Ditch the social sharing buttons
Every page has to have social sharing buttons, right? That's become the standard approach to website design it seems. The thinking being:
- If people want to share this, we should make it easy for them
- If we add sharing buttons, more people will share it
Wrong. Sharing buttons do the exact opposite.
First of all, let's remind ourselves why people share content. They don’t do it to help you. They don't do it to make your content go further and reach more people. They do it to help themselves, by making their social profile more valuable to, and hopefully growing, their audience.
It should come as no surprise then that studies have shown that when people do share content the vast majority do not use the social sharing buttons provided, preferring to manually craft their tweets and posts. These studies also revealed that clicks on sharing buttons have no correlation with the total number of shares.
Even on highly shared content, social sharing buttons go relatively unused, leave alone un-sharable content like website homepages and product pages.
When sharing buttons go unused like this, the problems really begin.
Negative social proof
When sharing buttons on pages show counters with very low numbers of, or zero, shares, these numbers create negative social proof, making the visitor less likely to share the content, by any method.
Clutter and distraction
Every social sharing button is a call to action. The more calls to action you have on a page, the less likely the visitor is to convert on the most important one. If lead generation is your objective, distracting visitors from this goal with social CTAs will damage your results.
Poor page performance
Depending on how they are implemented, many social sharing buttons, especially those provided by third-party services, are damaging to page load speed. This negatively affects search engine ranking, organic traffic and the user experience.

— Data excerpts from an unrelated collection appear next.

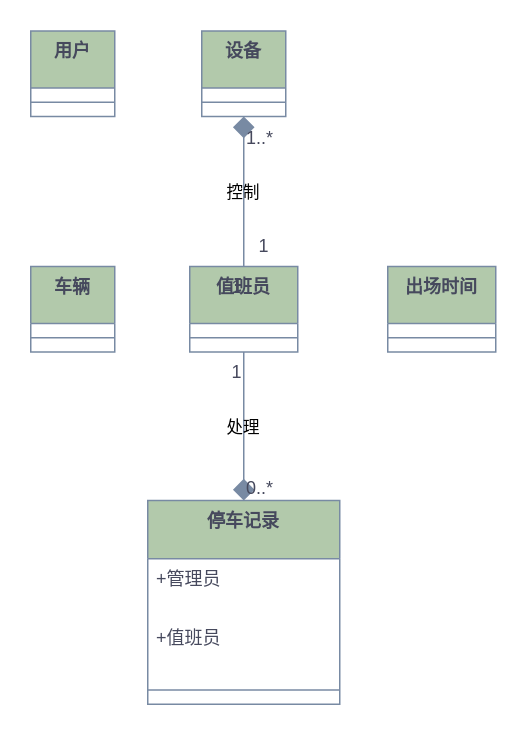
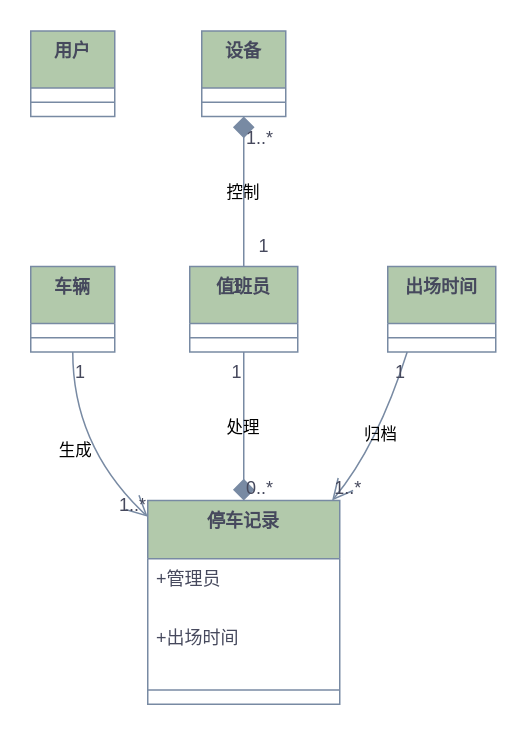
  <mxCell id="0" />
  <mxCell id="1" parent="0" />
  <mxCell id="2" value="用户" style="swimlane;fontStyle=1;align=center;verticalAlign=top;childLayout=stackLayout;horizontal=1;startSize=38;horizontalStack=0;resizeParent=1;resizeParentMax=0;resizeLast=0;collapsible=0;marginBottom=0;labelBackgroundColor=none;fillColor=#B2C9AB;strokeColor=#788AA3;fontColor=#46495D;" vertex="1" parent="1"><mxGeometry x="20" y="20" width="56" height="57" as="geometry" /></mxCell>
  <mxCell id="3" style="line;strokeWidth=1;fillColor=none;align=left;verticalAlign=middle;spacingTop=-1;spacingLeft=3;spacingRight=3;rotatable=0;labelPosition=right;points=[];portConstraint=eastwest;strokeColor=#788AA3;labelBackgroundColor=none;fontColor=#46495D;" vertex="1" parent="2"><mxGeometry y="38" width="56" height="19" as="geometry" /></mxCell>
  <mxCell id="4" value="车辆" style="swimlane;fontStyle=1;align=center;verticalAlign=top;childLayout=stackLayout;horizontal=1;startSize=38;horizontalStack=0;resizeParent=1;resizeParentMax=0;resizeLast=0;collapsible=0;marginBottom=0;labelBackgroundColor=none;fillColor=#B2C9AB;strokeColor=#788AA3;fontColor=#46495D;" vertex="1" parent="1"><mxGeometry x="20" y="177" width="56" height="57" as="geometry" /></mxCell>
  <mxCell id="5" style="line;strokeWidth=1;fillColor=none;align=left;verticalAlign=middle;spacingTop=-1;spacingLeft=3;spacingRight=3;rotatable=0;labelPosition=right;points=[];portConstraint=eastwest;strokeColor=#788AA3;labelBackgroundColor=none;fontColor=#46495D;" vertex="1" parent="4"><mxGeometry y="38" width="56" height="19" as="geometry" /></mxCell>
  <mxCell id="6" value="停车记录" style="swimlane;fontStyle=1;align=center;verticalAlign=top;childLayout=stackLayout;horizontal=1;startSize=38.857;horizontalStack=0;resizeParent=1;resizeParentMax=0;resizeLast=0;collapsible=0;marginBottom=0;labelBackgroundColor=none;fillColor=#B2C9AB;strokeColor=#788AA3;fontColor=#46495D;" vertex="1" parent="1"><mxGeometry x="98" y="333" width="128" height="135.857" as="geometry" /></mxCell>
  <mxCell id="7" value="+管理员" style="text;strokeColor=none;fillColor=none;align=left;verticalAlign=top;spacingLeft=4;spacingRight=4;overflow=hidden;rotatable=0;points=[[0,0.5],[1,0.5]];portConstraint=eastwest;labelBackgroundColor=none;fontColor=#46495D;" vertex="1" parent="6"><mxGeometry y="38.857" width="128" height="39" as="geometry" /></mxCell>
- <mxCell id="8" value="+值班员" style="text;strokeColor=none;fillColor=none;align=left;verticalAlign=top;spacingLeft=4;spacingRight=4;overflow=hidden;rotatable=0;points=[[0,0.5],[1,0.5]];portConstraint=eastwest;labelBackgroundColor=none;fontColor=#46495D;" vertex="1" parent="6"><mxGeometry y="77.857" width="128" height="39" as="geometry" /></mxCell>
+ <mxCell id="8" value="+出场时间" style="text;strokeColor=none;fillColor=none;align=left;verticalAlign=top;spacingLeft=4;spacingRight=4;overflow=hidden;rotatable=0;points=[[0,0.5],[1,0.5]];portConstraint=eastwest;labelBackgroundColor=none;fontColor=#46495D;" vertex="1" parent="6"><mxGeometry y="77.857" width="128" height="39" as="geometry" /></mxCell>
  <mxCell id="9" style="line;strokeWidth=1;fillColor=none;align=left;verticalAlign=middle;spacingTop=-1;spacingLeft=3;spacingRight=3;rotatable=0;labelPosition=right;points=[];portConstraint=eastwest;strokeColor=#788AA3;labelBackgroundColor=none;fontColor=#46495D;" vertex="1" parent="6"><mxGeometry y="116.857" width="128" height="19" as="geometry" /></mxCell>
  <mxCell id="10" value="值班员" style="swimlane;fontStyle=1;align=center;verticalAlign=top;childLayout=stackLayout;horizontal=1;startSize=38;horizontalStack=0;resizeParent=1;resizeParentMax=0;resizeLast=0;collapsible=0;marginBottom=0;labelBackgroundColor=none;fillColor=#B2C9AB;strokeColor=#788AA3;fontColor=#46495D;" vertex="1" parent="1"><mxGeometry x="126" y="177" width="72" height="57" as="geometry" /></mxCell>
  <mxCell id="11" style="line;strokeWidth=1;fillColor=none;align=left;verticalAlign=middle;spacingTop=-1;spacingLeft=3;spacingRight=3;rotatable=0;labelPosition=right;points=[];portConstraint=eastwest;strokeColor=#788AA3;labelBackgroundColor=none;fontColor=#46495D;" vertex="1" parent="10"><mxGeometry y="38" width="72" height="19" as="geometry" /></mxCell>
  <mxCell id="12" value="出场时间" style="swimlane;fontStyle=1;align=center;verticalAlign=top;childLayout=stackLayout;horizontal=1;startSize=38;horizontalStack=0;resizeParent=1;resizeParentMax=0;resizeLast=0;collapsible=0;marginBottom=0;labelBackgroundColor=none;fillColor=#B2C9AB;strokeColor=#788AA3;fontColor=#46495D;" vertex="1" parent="1"><mxGeometry x="258" y="177" width="72" height="57" as="geometry" /></mxCell>
  <mxCell id="13" style="line;strokeWidth=1;fillColor=none;align=left;verticalAlign=middle;spacingTop=-1;spacingLeft=3;spacingRight=3;rotatable=0;labelPosition=right;points=[];portConstraint=eastwest;strokeColor=#788AA3;labelBackgroundColor=none;fontColor=#46495D;" vertex="1" parent="12"><mxGeometry y="38" width="72" height="19" as="geometry" /></mxCell>
+ <mxCell id="14" value="生成" style="curved=1;startArrow=none;endArrow=open;endSize=12;exitX=0.5;exitY=1;entryX=0;entryY=0.08;rounded=0;labelBackgroundColor=none;strokeColor=#788AA3;fontColor=default;" edge="1" parent="1" source="4" target="6"><mxGeometry relative="1" as="geometry"><Array as="points"><mxPoint x="48" y="297" /></Array></mxGeometry></mxCell>
+ <mxCell id="15" value="1" style="edgeLabel;resizable=0;labelBackgroundColor=none;fontSize=12;align=left;verticalAlign=top;fontColor=#46495D;" vertex="1" parent="14"><mxGeometry x="-1" relative="1" as="geometry" /></mxCell>
+ <mxCell id="16" value="1..*" style="edgeLabel;resizable=0;labelBackgroundColor=none;fontSize=12;align=right;verticalAlign=bottom;fontColor=#46495D;" vertex="1" parent="14"><mxGeometry x="1" relative="1" as="geometry" /></mxCell>
  <mxCell id="17" value="处理" style="curved=1;startArrow=none;endArrow=diamond;endSize=12;exitX=0.5;exitY=1;entryX=0.5;entryY=0;rounded=0;labelBackgroundColor=none;strokeColor=#788AA3;fontColor=default;" edge="1" parent="1" source="10" target="6"><mxGeometry relative="1" as="geometry"><Array as="points" /></mxGeometry></mxCell>
  <mxCell id="18" value="1" style="edgeLabel;resizable=0;labelBackgroundColor=none;fontSize=12;align=right;verticalAlign=top;fontColor=#46495D;" vertex="1" parent="17"><mxGeometry x="-1" relative="1" as="geometry" /></mxCell>
  <mxCell id="19" value="0..*" style="edgeLabel;resizable=0;labelBackgroundColor=none;fontSize=12;align=left;verticalAlign=bottom;fontColor=#46495D;" vertex="1" parent="17"><mxGeometry x="1" relative="1" as="geometry" /></mxCell>
+ <mxCell id="20" value="归档" style="curved=1;startArrow=none;endArrow=open;endSize=12;exitX=0.18;exitY=1;entryX=0.96;entryY=0;rounded=0;labelBackgroundColor=none;strokeColor=#788AA3;fontColor=default;" edge="1" parent="1" source="12" target="6"><mxGeometry relative="1" as="geometry"><Array as="points"><mxPoint x="251" y="297" /></Array></mxGeometry></mxCell>
+ <mxCell id="21" value="1" style="edgeLabel;resizable=0;labelBackgroundColor=none;fontSize=12;align=right;verticalAlign=top;fontColor=#46495D;" vertex="1" parent="20"><mxGeometry x="-1" relative="1" as="geometry" /></mxCell>
+ <mxCell id="22" value="1..*" style="edgeLabel;resizable=0;labelBackgroundColor=none;fontSize=12;align=left;verticalAlign=bottom;fontColor=#46495D;" vertex="1" parent="20"><mxGeometry x="1" relative="1" as="geometry" /></mxCell>
  <mxCell id="23" value="设备" style="swimlane;fontStyle=1;align=center;verticalAlign=top;childLayout=stackLayout;horizontal=1;startSize=38;horizontalStack=0;resizeParent=1;resizeParentMax=0;resizeLast=0;collapsible=0;marginBottom=0;labelBackgroundColor=none;fillColor=#B2C9AB;strokeColor=#788AA3;fontColor=#46495D;" vertex="1" parent="1"><mxGeometry x="134" y="20" width="56" height="57" as="geometry" /></mxCell>
  <mxCell id="24" style="line;strokeWidth=1;fillColor=none;align=left;verticalAlign=middle;spacingTop=-1;spacingLeft=3;spacingRight=3;rotatable=0;labelPosition=right;points=[];portConstraint=eastwest;strokeColor=#788AA3;labelBackgroundColor=none;fontColor=#46495D;" vertex="1" parent="23"><mxGeometry y="38" width="56" height="19" as="geometry" /></mxCell>
  <mxCell id="25" value="控制" style="curved=1;startArrow=none;endArrow=diamond;endSize=12;exitX=0.5;exitY=0;entryX=0.5;entryY=1;rounded=0;labelBackgroundColor=none;strokeColor=#788AA3;fontColor=default;exitDx=0;exitDy=0;entryDx=0;entryDy=0;" edge="1" parent="1" source="10" target="23"><mxGeometry relative="1" as="geometry"><Array as="points" /><mxPoint x="58" y="87" as="sourcePoint" /><mxPoint x="58" y="187" as="targetPoint" /></mxGeometry></mxCell>
  <mxCell id="26" value="1" style="edgeLabel;resizable=0;labelBackgroundColor=none;fontSize=12;align=right;verticalAlign=top;fontColor=#46495D;" vertex="1" parent="25"><mxGeometry x="-1" relative="1" as="geometry" /></mxCell>
  <mxCell id="27" value="1..*" style="edgeLabel;resizable=0;labelBackgroundColor=none;fontSize=12;align=left;verticalAlign=bottom;fontColor=#46495D;" vertex="1" parent="25"><mxGeometry x="1" relative="1" as="geometry"><mxPoint y="23" as="offset" /></mxGeometry></mxCell>
  <mxCell id="28" value="1" style="edgeLabel;resizable=0;labelBackgroundColor=none;fontSize=12;align=right;verticalAlign=top;fontColor=#46495D;" vertex="1" parent="1"><mxGeometry x="180" y="150" as="geometry" /></mxCell>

Unless you are a reputable publisher of highly shareable content, social sharing buttons are probably harming your traffic and leads.
The alternative to social sharing buttons
Nothing. Simply remove social sharing buttons from your pages, period. You pages will load faster, rank better and convert more.
Drop solitary contact pages
Remove the contact page? Can I be serious? Yes, I am.
Ask yourself this, who uses your contact page? Do you get lots of qualified leads asking about your services or just spammy messages from people trying to sell you stuff? Thought so.
Contact pages have been so ineffective at lead generation for so long that I think we've forgotten what their intended purpose is - a channel for online enquiries, not the web equivalent of a cold call.
The core concept of conversion rate optimisation is to get more visitors to take action. This is achieved by providing thoughtful, relevant conversion offers aligned to the stages of the visitors journey - the total opposite of having a solitary, generic contact page at the back-end of your site.
'Contact me' is as vague as it gets and puts all the work on the visitor to define the outcome of their own conversion, creating friction. Add to this the fact that they must leave the page they were on when they had the notion to convert in order to find the 'contact me' form and you have a recipe for failure.
The alternative to contact us pages
When we last redesigned our website we considered the value and purpose of every page, including the contact page. Prospects weren't using it, so it served no purpose in its current form.
Instead we put a contact form on every page, in the footer.
More people, and more prospects specifically, have used our footer contact form than ever used our contact page. Despite the much higher level of impressions on the footer form, the conversion rate is still higher, at 0.3%, than the contact page, which got 0.2%. Although the numbers are still small, the difference in both volume and quality has been significant.
Having an effective, lead generating website is an essential ingredient for business growth. Whether you are starting from scratch or optimising your existing website, removing these three offenders is great place to start improving your lead generation results.